A methodology was developed to growth nanostars directly at the surface of solid supports with high kinetical control and tailored optical properties. To this end, a “plasmonic particle library” of nanostars can be fabricated with a continuous gradient in size, morphology, and optical properties – ideally suited for rapid screening of optical/structural properties and high SERS activity. Publication of the results is still pending.
The developed sensing platform was applied for the quantitative detection of the bacterial biomarker pyocyanin, a QS signaling molecule of P. aeruginosa. In a proof-of -principle, we evidenced quantitative detection with a lower limit of between about 1-2 orders of magnitude below concentrations of PYO commonly found in clinical samples. Publication of the results is still pending."

"This action achieved several results beyond the current state of the art, including:
- The first colloidal superstructures with triangular cores have been reported.
- The first analysis of the diffuse optical properties of anisotropic superstructures.
- Novel particle assemblies that can detect and act, to combine photothermal heating with SERS sensing.

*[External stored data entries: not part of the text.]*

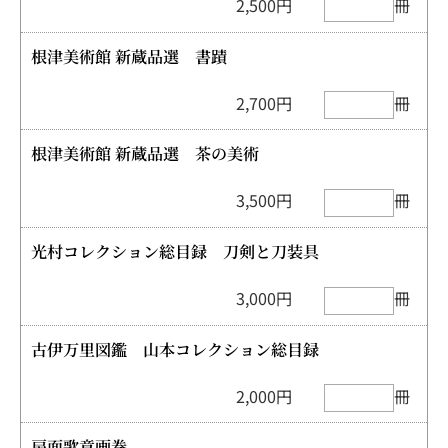
2,500円
冊
根津美術館 新蔵品選 書蹟
2,700円
冊
根津美術館 新蔵品選 茶の美術
3,500円
冊
光村コレクション総目録 刀剣と刀装具
3,000円
冊
古伊万里図鑑 山本コレクション総目録
2,000円
冊
扇面歌意画巻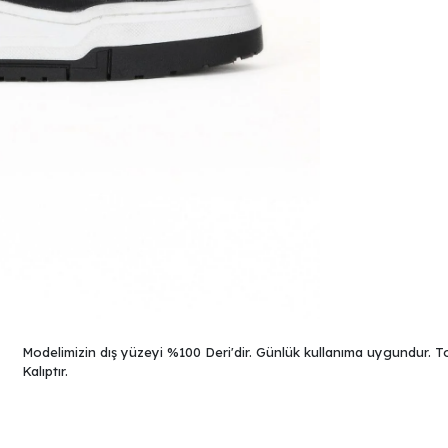
Modelimizin dış yüzeyi %100 Deri'dir. Günlük kullanıma uygundur. To
Kalıptır.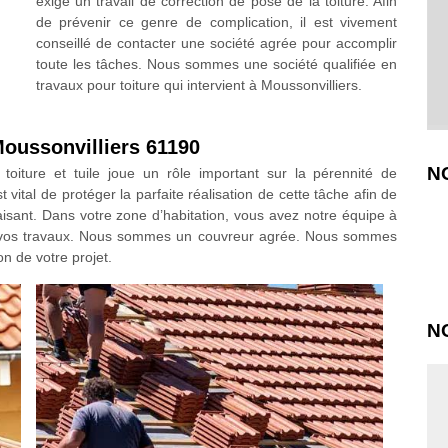
exige un travail de correction de pose de la toiture. Afin
de prévenir ce genre de complication, il est vivement
conseillé de contacter une société agrée pour accomplir
toute les tâches. Nous sommes une société qualifiée en
travaux pour toiture qui intervient à Moussonvilliers.
Moussonvilliers 61190
N
toiture et tuile joue un rôle important sur la pérennité de
 vital de protéger la parfaite réalisation de cette tâche afin de
sfaisant. Dans votre zone d’habitation, vous avez notre équipe à
de vos travaux. Nous sommes un couvreur agrée. Nous sommes
n de votre projet.
N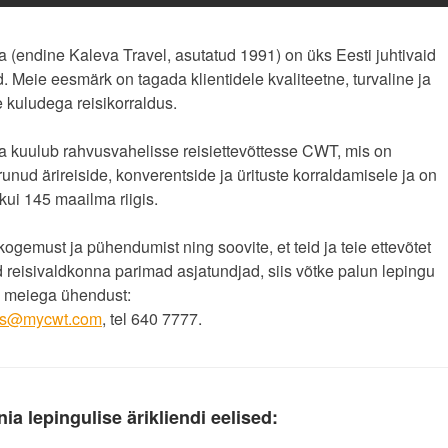
(endine Kaleva Travel, asutatud 1991) on üks Eesti juhtivaid
d. Meie eesmärk on tagada klientidele kvaliteetne, turvaline ja
 kuludega reisikorraldus.
 kuulub rahvusvahelisse reisiettevõttesse CWT, mis on
runud ärireiside, konverentside ja ürituste korraldamisele ja on
ui 145 maailma riigis.
kogemust ja pühendumist ning soovite, et teid ja teie ettevõtet
 reisivaldkonna parimad asjatundjad, siis võtke palun lepingu
 meiega ühendust:
dus@mycwt.com
, tel 640 7777.
a lepingulise ärikliendi eelised: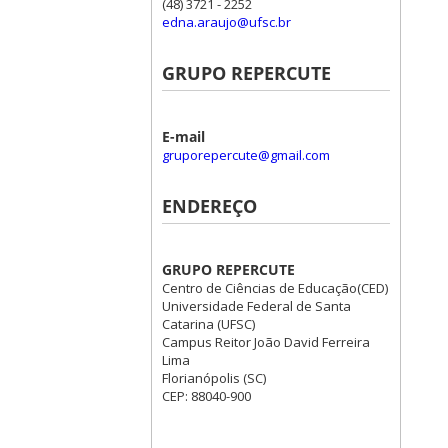
(48) 3721 - 2252
edna.araujo@ufsc.br
GRUPO REPERCUTE
E-mail
gruporepercute@gmail.com
ENDEREÇO
GRUPO REPERCUTE
Centro de Ciências de Educação(CED)
Universidade Federal de Santa
Catarina (UFSC)
Campus Reitor João David Ferreira
Lima
Florianópolis (SC)
CEP: 88040-900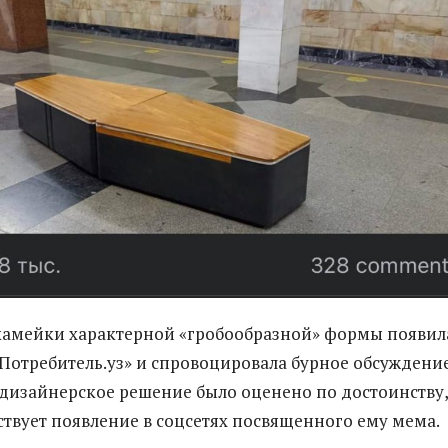
камейки характерной «гробообразной» формы появил
«Потребитель.уз» и спровоцировала бурное обсуждение
изайнерское решение было оценено по достоинству,
ствует появление в соцсетях посвященного ему мема.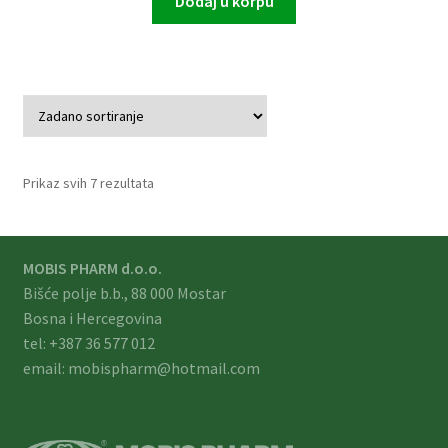
Dodaj u korpu
Prikaz svih 7 rezultata
MOBIS PHARM d.o.o.
Bišće polje b.b., 88 000 Mostar
Bosna i Hercegovina
tel: +387 36 577 012
email: mobispharm@hotmail.com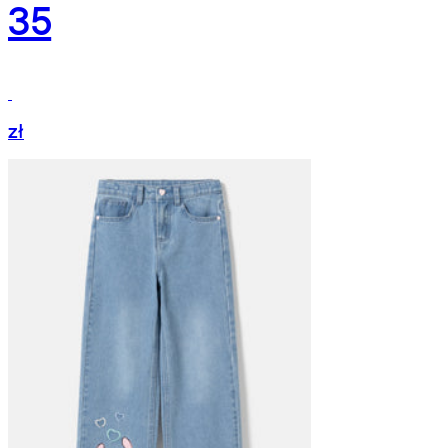
35
zł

- The hypothesis that the anisotropic core of such assemblies controls their diffuse optical properties has been proven. This grants unprecedented insight into light-matter interactions of various plasmonic processes such as SERS generation and light-to-heat conversion, just to name a few.

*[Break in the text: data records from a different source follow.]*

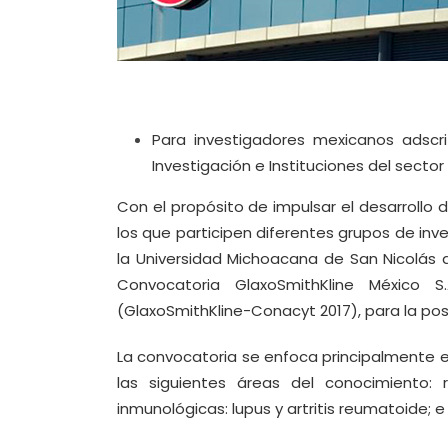
Para investigadores mexicanos adscri
Investigación e Instituciones del sector
Con el propósito de impulsar el desarrollo
los que participen diferentes grupos de inv
la Universidad Michoacana de San Nicolás de
Convocatoria GlaxoSmithKline México
(GlaxoSmithKline-Conacyt 2017), para la pos
La convocatoria se enfoca principalmente 
las siguientes áreas del conocimiento: 
inmunológicas: lupus y artritis reumatoide; e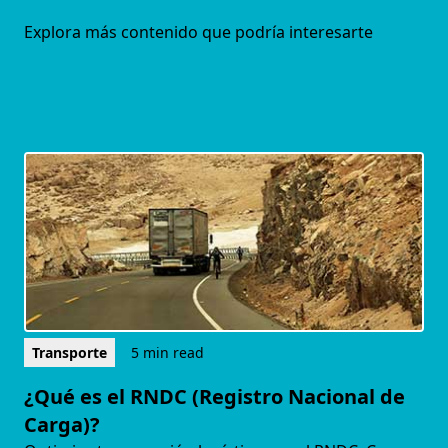
Explora más contenido que podría interesarte
Transporte
5 min read
¿Qué es el RNDC (Registro Nacional de
Carga)?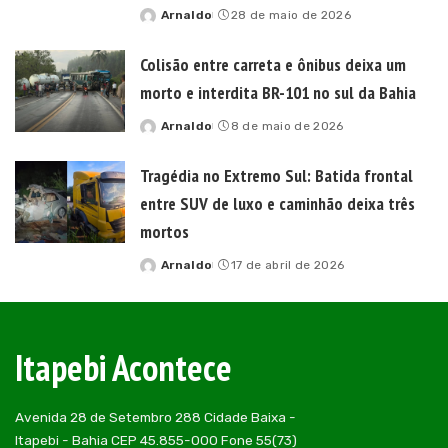
Arnaldo
28 de maio de 2026
Posted
by
Colisão entre carreta e ônibus deixa um
morto e interdita BR-101 no sul da Bahia
Arnaldo
8 de maio de 2026
Posted
by
Tragédia no Extremo Sul: Batida frontal
entre SUV de luxo e caminhão deixa três
mortos
Arnaldo
17 de abril de 2026
Posted
by
Itapebi Acontece
Avenida 28 de Setembro 288 Cidade Baixa -
Itapebi - Bahia CEP 45.855-000 Fone 55(73)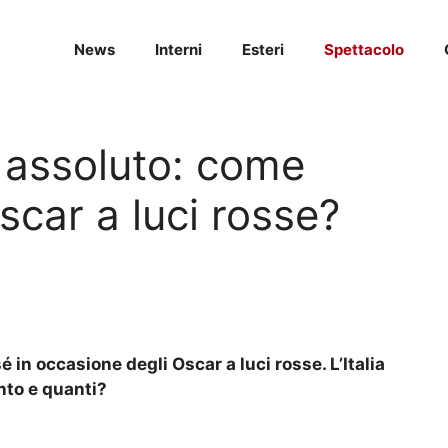
News
Interni
Esteri
Spettacolo
 assoluto: come
scar a luci rosse?
sé in occasione degli Oscar a luci rosse. L’Italia
into e quanti?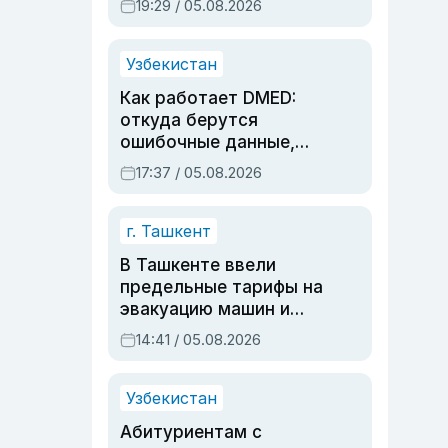
19:29 / 05.08.2026
опасности, но стройка
продолжалась
Узбекистан
Как работает DMED:
откуда берутся
ошибочные данные,
дубли аккаунтов и
17:37 / 05.08.2026
очереди по онлайн-
записи
г. Ташкент
В Ташкенте ввели
предельные тарифы на
эвакуацию машин и
штрафстоянки
14:41 / 05.08.2026
Узбекистан
Абитуриентам с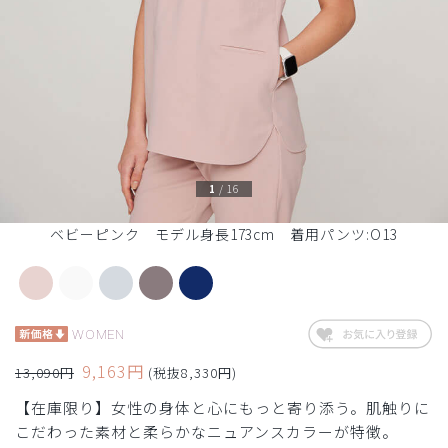
1
/
16
ベビーピンク モデル身長173cm 着用パンツ:O13
WOMEN
9,163円
13,090円
(税抜8,330円)
【在庫限り】女性の身体と心にもっと寄り添う。肌触りに
こだわった素材と柔らかなニュアンスカラーが特徴。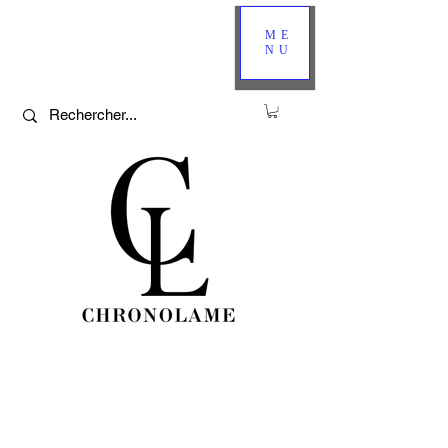
ME
NU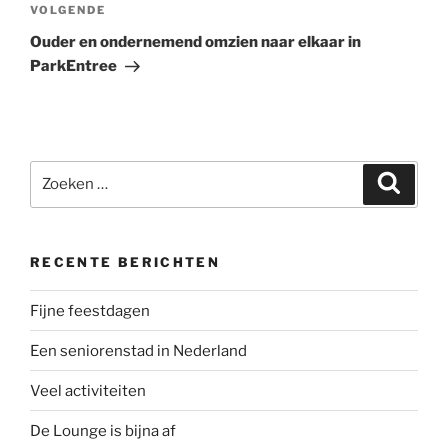
Volgend
VOLGENDE
bericht
Ouder en ondernemend omzien naar elkaar in
ParkEntree
Zoeken
Zoeke
naar:
RECENTE BERICHTEN
Fijne feestdagen
Een seniorenstad in Nederland
Veel activiteiten
De Lounge is bijna af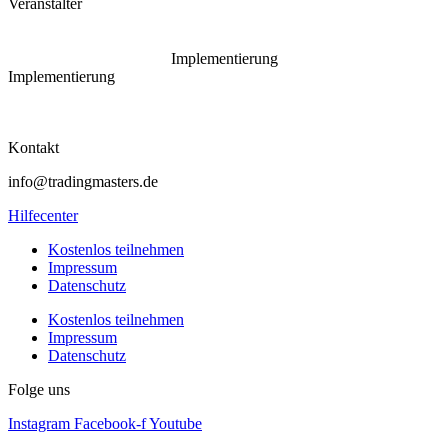
Veranstalter
Implementierung
Implementierung
Kontakt
info@tradingmasters.de
Hilfecenter
Kostenlos teilnehmen
Impressum
Datenschutz
Kostenlos teilnehmen
Impressum
Datenschutz
Folge uns
Instagram
Facebook-f
Youtube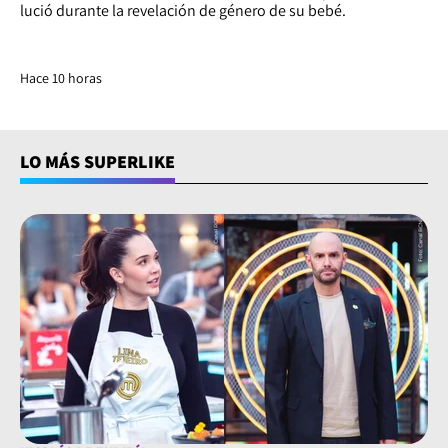
lució durante la revelación de género de su bebé.
Hace 10 horas
LO MÁS SUPERLIKE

- A competition between SERS enhancement and increased scattering losses in larger assemblies has been identified.
- We have developed the first growth of nanostars directly on solid supports with controlled interparticle spacings and high kinetical control.
- A new method for the preparation of SERS-active gradient surfaces at the macroscopic level in the form of ""plasmonic particle libraries"".

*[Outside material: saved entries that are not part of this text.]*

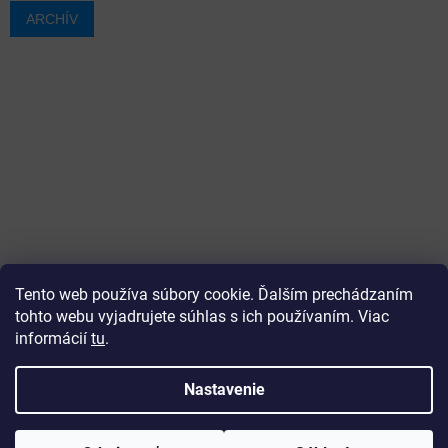
ARCHÍV
Tento web používa súbory cookie. Ďalším prechádzaním
tohto webu vyjadrujete súhlas s ich používaním. Viac
informácií
tu
.
Vytvoril Shoptet
Nastavenie
Copyright 2026
ajtech
. Všetky práva vyhradené.
Upraviť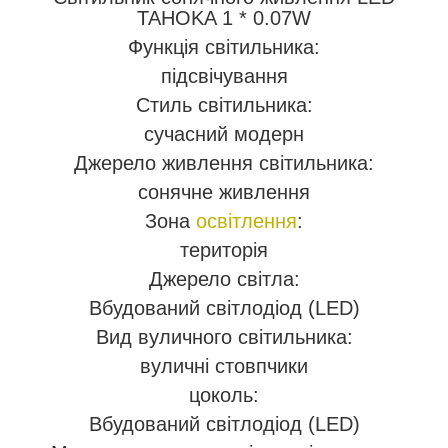
TAHOKA 1 * 0.07W
Функція світильника:
підсвічування
Стиль світильника:
сучасний модерн
Джерело живлення світильника:
сонячне живлення
Зона
освітлення
:
територія
Джерело світла:
Вбудований світлодіод (LED)
Вид вуличного світильника:
вуличні стовпчики
цоколь:
Вбудований світлодіод (LED)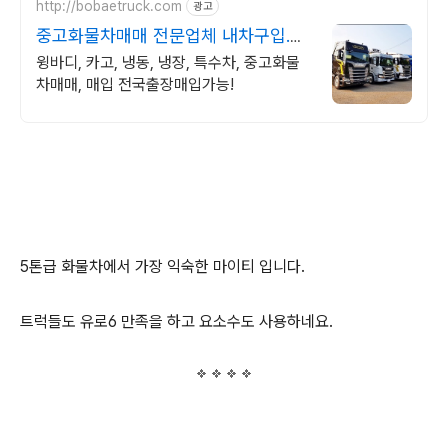
http://bobaetruck.com
광고
중고화물차매매 전문업체 내차구입.내
차팔기 보배트럭
윙바디, 카고, 냉동, 냉장, 특수차, 중고화물
차매매, 매입 전국출장매입가능!
5톤급 화물차에서 가장 익숙한 마이티 입니다.
트럭들도 유로6 만족을 하고 요소수도 사용하네요.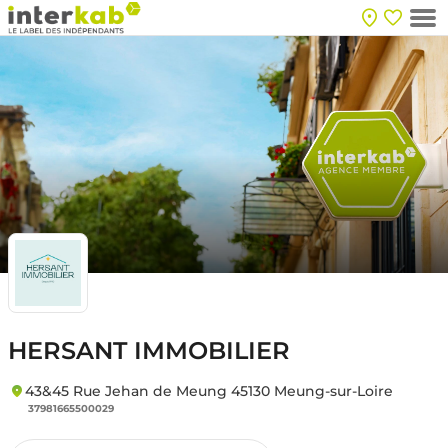
HERSANT IMMOBILIER
43&45 Rue Jehan de Meung 45130 Meung-sur-Loire
37981665500029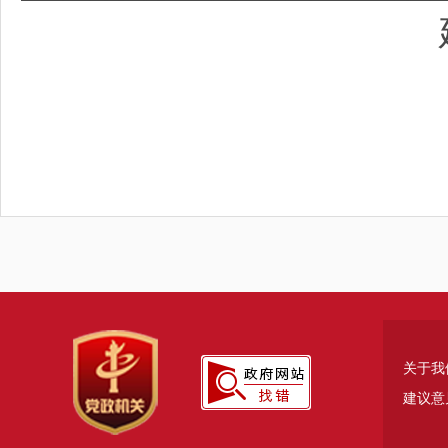
关于我
建议意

- A microbiome-sensing platform for the sensitive, rapid, and robust SERS detection of bacterial (QS) analytes at proof-of-principle level. Quantitative detection of concentrations 1-2 orders of magnitude below the concentrations of PYO usually found in clinical samples.
- The first microbiome sensor platform that does not rely on hotspots formed by interparticle coupling, but on individual particles.

In view of the results achieved, we expect that the developed microbiome-sensing platform will have an important socio-economic and societal impact when applied for future studies of biofilm competition and real-time investigation of bacterial infection models. Especially with respect to hard-to-heal and chronic wounds, a better understanding of population density-controlled bacterial behavior would enable more efficient, topologic antibiotic wound care to counteract spreading of antibiotic resistances. The developed sensing array is readily scalable on macroscopic areas and could potentially be integrated in smart wound dressings to allow on-patient detection of bacterial infections. The scaling and translation aspects are commonly recognized as bottlenecks in the development of materials for bio-applications."